**Things to do:**
#1 According to the notes on A Streetcar Named Desire, what place does Blanche ride the streetcar called Desire to reach?
#2 From the notes on A Streetcar Named Desire, return the passage from "A Streetcar Named Desire is set in the" to "of the forties.".
#3 Carry the notes on A Streetcar Named Desire further, starting after their final sentence.

**Quoted passage:**
___

Williams was influenced by Crane’s imagery and by his unusual attention to
metaphor. The epigraph’s description of love as only an “instant” and as a force that
precipitates “each desperate choice” brings to mind Williams’s character Blanche
DuBois. Crane’s speaker’s line, “I know not whither [love’s voice is] hurled,” also
suggests Blanche. With increasing desperation, Blanche “hurls” her continually
denied love out into the world, only to have that love revisit her in the form of
suffering

PREFACE

A Streetcar Named Desire, published in 1947, is one of the better known and much
staged plays of Tennessee Williams. Williams turned to his personal life for Themes and
subject matter for his plays, and yet there is certain universality about them, for his own
life aptly depicted the shattering of the American Dream and its effect on the American
people. These domestic dramas, therefore, depict the tragedy and despair of almost every
household. This is what makes Williams' plays relevant to the reader. Studying them will,
therefore, help the reader to learn more about himself and about the playwright.

THE TITLE OF THE PLAY

The reference to the streetcar or tram called Desire is highly ironic. Blanche has to travel
on it to reach Elysian Fields, her sister's home. It also means that she has already
indulged in Desire before reaching here. But this place will not bring her the rest and
security which the name 'Elysian Fields' indicates; instead, Blanche will experience
violence and brutality. In fact, she calls her sister's love for Stanley "brutal desire" and
likens it to the streetcar that she snobbishly dubs as a "rattle-trap". Ironically, desire does
become her trap. To escape her horrifying near-encounters with death through family
members, she sought Desire. Her sorrow is that the pleasure brought from Desire was
fleeting, just like the tram journey was short-lived. It could not give her security and
stability, the things she wants from life. Yet, she cannot return on the Streetcar named
Desire, because it is only a one way ticket; she has already ridden on Desire, and it has
brought her nothing but sorrow and loneliness. Ironically, the Streetcar named Desire
leads to the Streetcar named Cemetery. Blanche appropriately rides them both.

, SETTING

A Streetcar Named Desire is set in the residence of the Kowalskis located in a poor, yet
charming neighborhood of the French Quarter in New Orleans, Louisiana. At the
Kowalskis, the reader is introduced to the characters that are of varied origins in their
nationalities, in their backgrounds, and in their beliefs. Through the play, therefore, the
reader is given a glimpse of the world in coexistence. A Streetcar Named Desire is set in
the war-torn years of the forties.

Scene 1 - Notes

Tennessee Williams is a master of contrasts, and this opening scene of the play is filled
with them. The protagonist, Blanche Dubois, is described as white, light, and airy with an
aristocratic Old South heritage; in complete contrast to her, Stanley Kowalski, her
antagonist, is dark, masculine, and solid with an unrefined Polish heritage. Blanche is
shocked at the neighborhood where her sister Stella lives with her husband Stanley. Their
apartment is in an old, cramped, and decaying section of the New Orleans French
Quarter. It is a total contrast to the lovely and aristocratic neighborhood where Stella and
Blanche were raised in the Old South.

___

**Recorded information:**
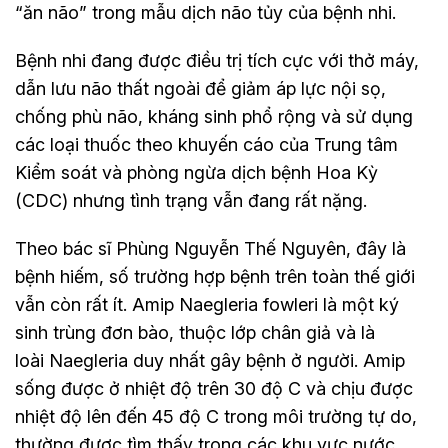
“ăn não” trong mẫu dịch não tủy của bệnh nhi.
Bệnh nhi đang được điều trị tích cực với thở máy,
dẫn lưu não thất ngoài để giảm áp lực nội sọ,
chống phù não, kháng sinh phổ rộng và sử dụng
các loại thuốc theo khuyến cáo của Trung tâm
Kiểm soát và phòng ngừa dịch bệnh Hoa Kỳ
(CDC) nhưng tình trạng vẫn đang rất nặng.
Theo bác sĩ Phùng Nguyễn Thế Nguyên, đây là
bệnh hiếm, số trường hợp bệnh trên toàn thế giới
vẫn còn rất ít. Amip Naegleria fowleri là một ký
sinh trùng đơn bào, thuộc lớp chân giả và là
loài Naegleria duy nhất gây bệnh ở người. Amip
sống được ở nhiệt độ trên 30 độ C và chịu được
nhiệt độ lên đến 45 độ C trong môi trường tự do,
thường được tìm thấy trong các khu vực nước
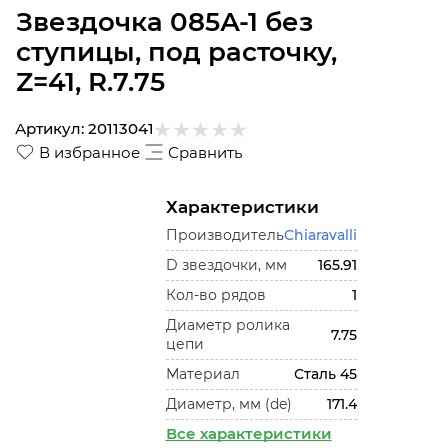
Звездочка 085А-1 без
ступицы, под расточку,
Z=41, R.7.75
Артикул:
20113041
В избранное
Сравнить
Характеристики
Производитель
Chiaravalli
D звездочки, мм
165.91
Кол-во рядов
1
Диаметр ролика
7.75
цепи
Материал
Сталь 45
Диаметр, мм (de)
171.4
Все характеристики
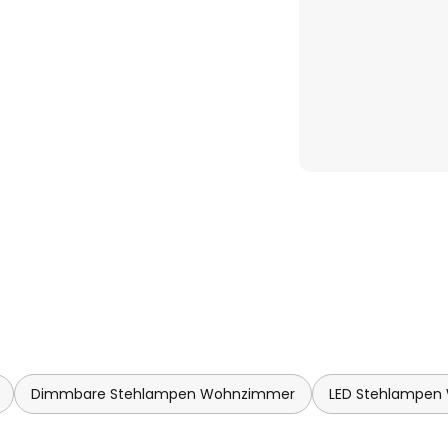
nnte Nächte oder als
Ein besonderes Merkmal an der
Bogenleuchte als auch als
ann. Vor der Montage lässt
edene Höhen einstellen.
Dimmbare Stehlampen Wohnzimmer
LED Stehlampen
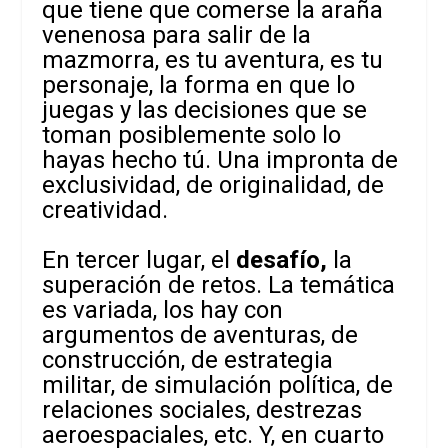
que tiene que comerse la araña
venenosa para salir de la
mazmorra, es tu aventura, es tu
personaje, la forma en que lo
juegas y las decisiones que se
toman posiblemente solo lo
hayas hecho tú. Una impronta de
exclusividad, de originalidad, de
creatividad.
En tercer lugar, el
desafío,
la
superación de retos. La temática
es variada, los hay con
argumentos de aventuras, de
construcción, de estrategia
militar, de simulación política, de
relaciones sociales, destrezas
aeroespaciales, etc. Y, en cuarto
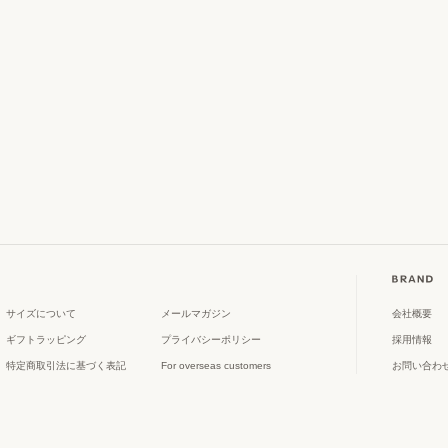
サイズについて
メールマガジン
会社概要
ギフトラッピング
プライバシーポリシー
採用情報
特定商取引法に基づく表記
For overseas customers
お問い合わ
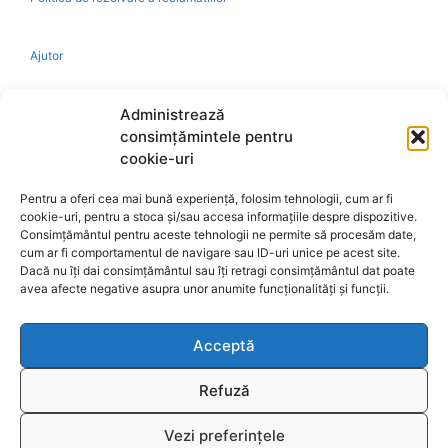
Ajutor
Bio
Administrează
consimțămintele pentru
Identificare firma
cookie-uri
Pentru a oferi cea mai bună experiență, folosim tehnologii, cum ar fi
Retragere din contract
cookie-uri, pentru a stoca și/sau accesa informațiile despre dispozitive.
Consimțământul pentru aceste tehnologii ne permite să procesăm date,
cum ar fi comportamentul de navigare sau ID-uri unice pe acest site.
A.N.P.C.
Dacă nu îți dai consimțământul sau îți retragi consimțământul dat poate
avea afecte negative asupra unor anumite funcționalități și funcții.
Acceptă
Reciclare
Refuză
Vezi preferințele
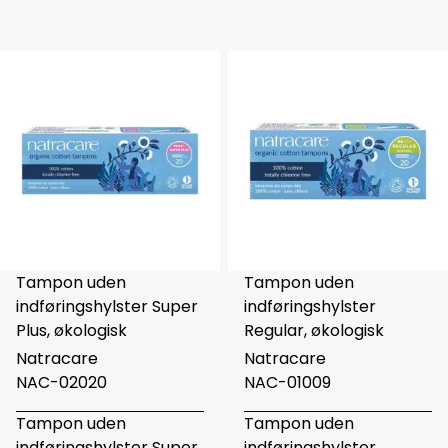
Tampon uden
Tampon uden
indføringshylster Super
indføringshylster
Plus, økologisk
Regular, økologisk
Natracare
Natracare
NAC-02020
NAC-01009
Tampon uden
Tampon uden
indføringshylster Super
indføringshylster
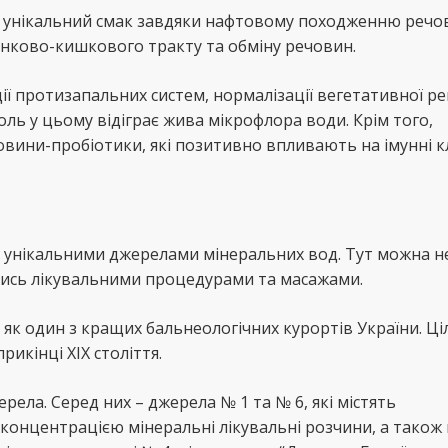
 унікальний смак завдяки нафтовому походженню речови
унково-кишкового тракту та обміну речовин.
ї протизапальних систем, нормалізації вегетативної рег
оль у цьому відіграє жива мікрофлора води. Крім того,
овини-пробіотики, які позитивно впливають на імунні к
 унікальними джерелами мінеральних вод. Тут можна н
чись лікувальними процедурами та масажами.
 як один з кращих бальнеологічних курортів України. Ц
икінці XIX століття.
рела. Серед них – джерела № 1 та № 6, які містять
а концентрацією мінеральні лікувальні розчини, а також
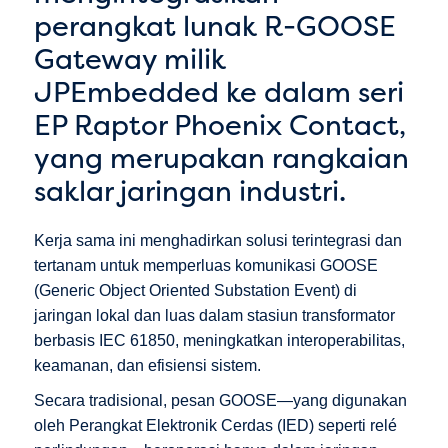
perangkat lunak R-GOOSE
Gateway milik
JPEmbedded ke dalam seri
EP Raptor Phoenix Contact,
yang merupakan rangkaian
saklar jaringan industri.
Kerja sama ini menghadirkan solusi terintegrasi dan
tertanam untuk memperluas komunikasi GOOSE
(Generic Object Oriented Substation Event) di
jaringan lokal dan luas dalam stasiun transformator
berbasis IEC 61850, meningkatkan interoperabilitas,
keamanan, dan efisiensi sistem.
Secara tradisional, pesan GOOSE—yang digunakan
oleh Perangkat Elektronik Cerdas (IED) seperti relé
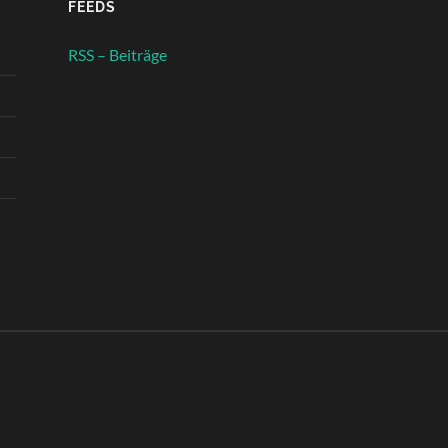
FEEDS
RSS – Beiträge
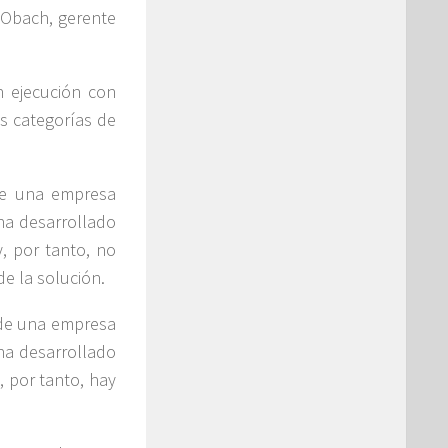
r Obach, gerente
 ejecución con
s categorías de
de una empresa
ha desarrollado
, por tanto, no
de la solución.
 de una empresa
ha desarrollado
 por tanto, hay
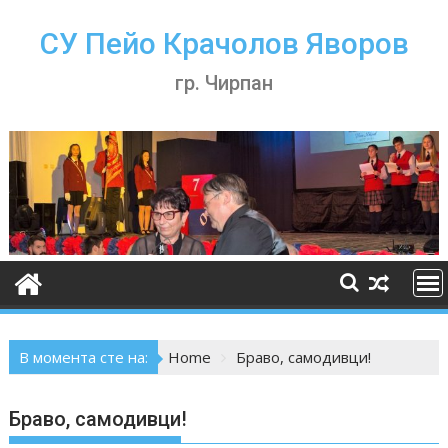
Skip
to
СУ Пейо Крачолов Яворов
content
гр. Чирпан
В момента сте на:
Home
Браво, самодивци!
Браво, самодивци!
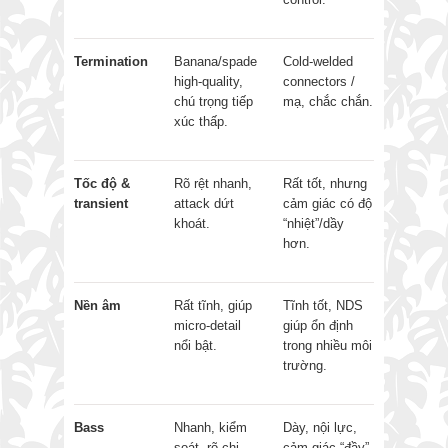
Termination
Banana/spade
Cold-welded
high-quality,
connectors /
chú trọng tiếp
mạ, chắc chắn.
xúc thấp.
Tốc độ &
Rõ rệt nhanh,
Rất tốt, nhưng
transient
attack dứt
cảm giác có độ
khoát.
“nhiệt”/dầy
hơn.
Nền âm
Rất tĩnh, giúp
Tĩnh tốt, NDS
micro-detail
giúp ổn định
nổi bật.
trong nhiều môi
trường.
Bass
Nhanh, kiểm
Dày, nội lực,
soát, rõ chi
cảm giác “đầy”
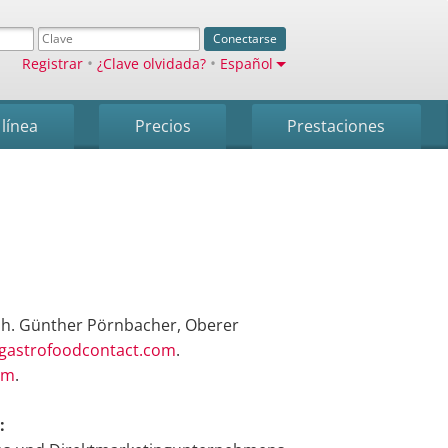
Conectarse
•
•
Registrar
¿Clave olvidada?
Español
 línea
Precios
Prestaciones
nh. Günther Pörnbacher, Oberer
gastrofoodcontact.com
.
om
.
:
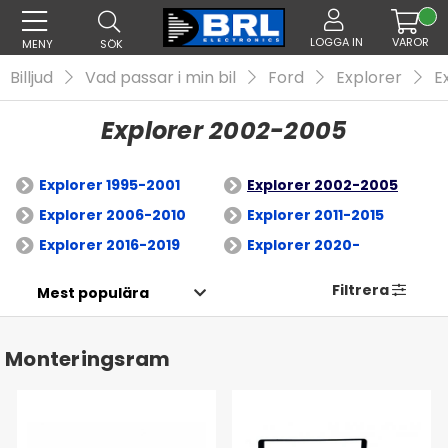
LOGGA IN
VAROR
MENY
SÖK
Billjud
Vad passar i min bil
Ford
Explorer
E
Explorer 2002-2005
Explorer 1995-2001
Explorer 2002-2005
Explorer 2006-2010
Explorer 2011-2015
Explorer 2016-2019
Explorer 2020-
Filtrera
Monteringsram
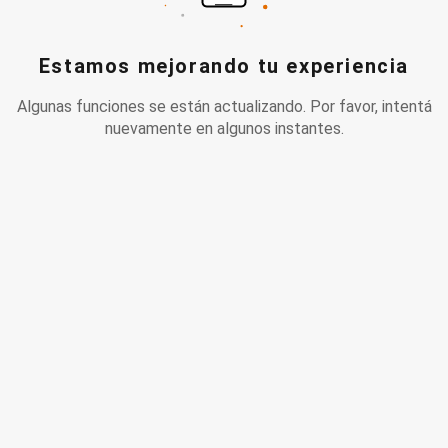
Estamos mejorando tu experiencia
Algunas funciones se están actualizando. Por favor, intentá
nuevamente en algunos instantes.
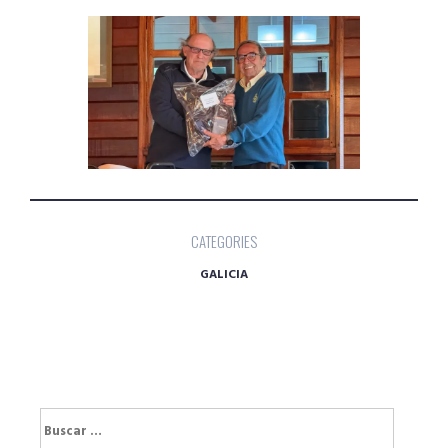
CATEGORIES
GALICIA
Buscar:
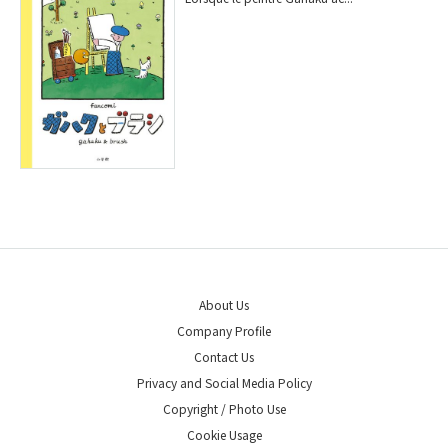
About Us
Company Profile
Contact Us
Privacy and Social Media Policy
Copyright / Photo Use
Cookie Usage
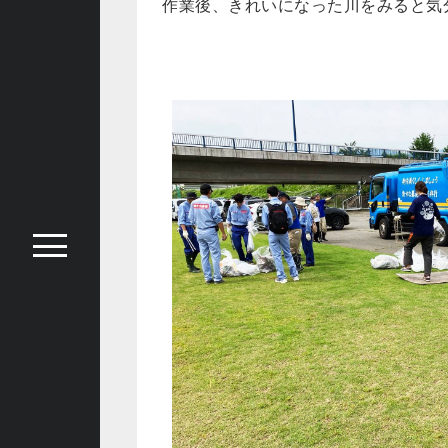
作業後、きれいになった川をみると気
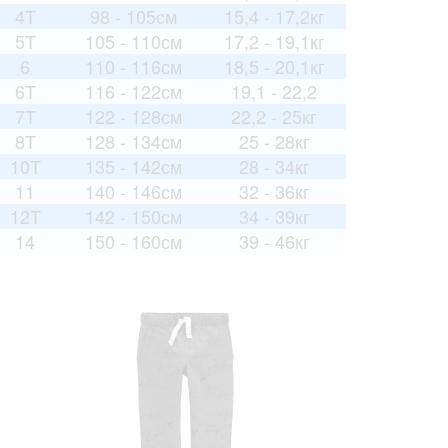
4T
98 - 105см
15,4 - 17,2кг
5T
105 - 110см
17,2 - 19,1кг
6
110 - 116см
18,5 - 20,1кг
6T
116 - 122см
19,1 - 22,2
7T
122 - 128см
22,2 - 25кг
8T
128 - 134см
25 - 28кг
10T
135 - 142см
28 - 34кг
11
140 - 146см
32 - 36кг
12T
142 - 150см
34 - 39кг
14
150 - 160см
39 - 46кг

___

**Results of the exercise:**
#1 Elysian Fields, her sister's home.

#2
A Streetcar Named Desire is set in the residence of the Kowalskis located in a poor, yet
charming neighborhood of the French Quarter in New Orleans, Louisiana. At the
Kowalskis, the reader is introduced to the characters that are of varied origins in their
nationalities, in their backgrounds, and in their beliefs. Through the play, therefore, the
reader is given a glimpse of the world in coexistence. A Streetcar Named Desire is set in
the war-torn years of the forties.

#3
Stanley Kowalski is introduced as a man who is strikingly coarse and loud. He enters
wearing a loud-colored bowling jacket, shouts at the top of his voice to Stella, and
crudely throws a packet of bloody meat at her. He is a man who is impressed with
himself, demanding of others, and possessive of everything around him. (In fact, what
bothers him most about Blanche is that he cannot possess her, even though many other
men have.) In short, Stanley prepares the reader for the uncouth and brutal environment
into which Blanche is about to enter. When Blanche arrives, she states that she first took
a streetcar named Desire (hence the title of the play), then another one called Cemetery.
Through the names of streetcars, the dramatist indicates that "desire" leads to "death".
And in fact, the play will develop this theme. For the moment, however, the streetcars
lead Blanche to the French Quarter and the apartment of her younger sister Stella.
Ironically, Blanche enters, wearing white, the symbol of purity. She is described as moth-
like and afraid of light; in reality, she does live in a world of darkness and sin that she
cannot acknowledge. Although she drinks heavily, she tells Stanley she rarely touches
liquor; although she is fired from her job, she tells her sister she has taken a leave of
absence due to her nerves.

Tennessee Williams, in this opening scene, clearly shows his protagonist to be a liar -
both to herself and to those around her. He also successfully captures her state of
desperation; she takes refuge with her sister despite the shabby conditions. With her
heavy drinking, shattered nerves, fear of being alone, and pitiful financial status, it is no
small wonder, and an appropriate foreshadowing of things to come, that Blanche literally
feels sick after her first encounter with Stanley, who crudely questions her about her
marriage and offends her genteel sensibilities.